The velocity of any particle is related with its displacement As, `x = sqrt(v+1)`, Calculate acceleration at `x = 5m`.

To solve the problem, we need to find the acceleration of a particle given the relationship between its displacement \( x \) and its velocity \( v \) as \( x = \sqrt{v + 1} \). We will calculate the acceleration at \( x = 5 \, \text{m} \). ### Step-by-step Solution: 1. **Start with the given equation:** \[ x = \sqrt{v + 1} \] 2. **Square both sides to eliminate the square root:** \[ x^2 = v + 1 \] 3. **Rearrange the equation to express \( v \) in terms of \( x \):** \[ v = x^2 - 1 \] 4. **Now, we need to find the acceleration \( a \).
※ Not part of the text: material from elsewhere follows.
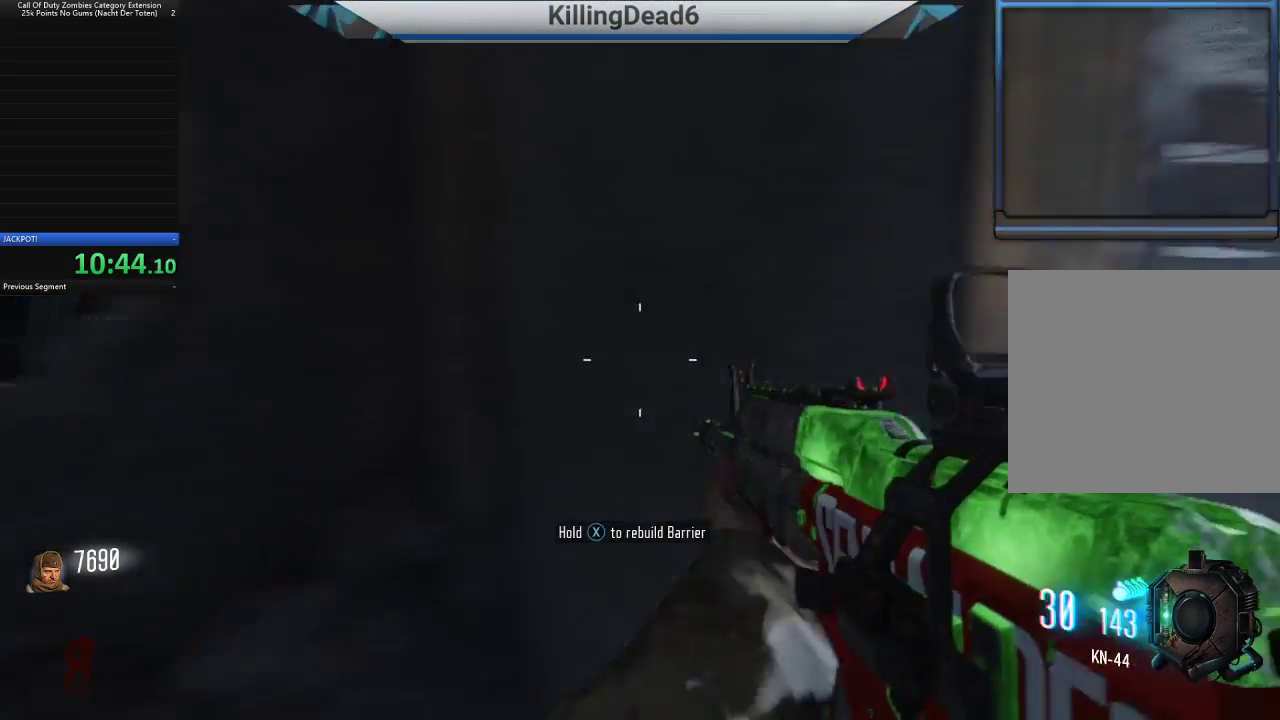
{"buttons": [], "left_stick": "up", "right_stick": "center", "button_events": [[233, "L3", "down"], [350, "L3", "up"]]}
Recall that acceleration can be expressed as:** \[ a = v \frac{dv}{dx} \] where \( \frac{dv}{dx} \) is the derivative of velocity with respect to displacement. 5. **Differentiate \( v \) with respect to \( x \):** \[ \frac{dv}{dx} = \frac{d}{dx}(x^2 - 1) = 2x \] 6. **Substitute \( v \) and \( \frac{dv}{dx} \) into the acceleration formula:** \[ a = (x^2 - 1)(2x) \] 7. **Now, we need to find the acceleration at \( x = 5 \, \text{m} \):** \[ a = (5^2 - 1)(2 \cdot 5) \] \[ = (25 - 1)(10) \] \[ = 24 \cdot 10 \] \[ = 240 \, \text{units} \] ### Final Answer: The acceleration at \( x = 5 \, \text{m} \) is \( 240 \, \text{units} \). ---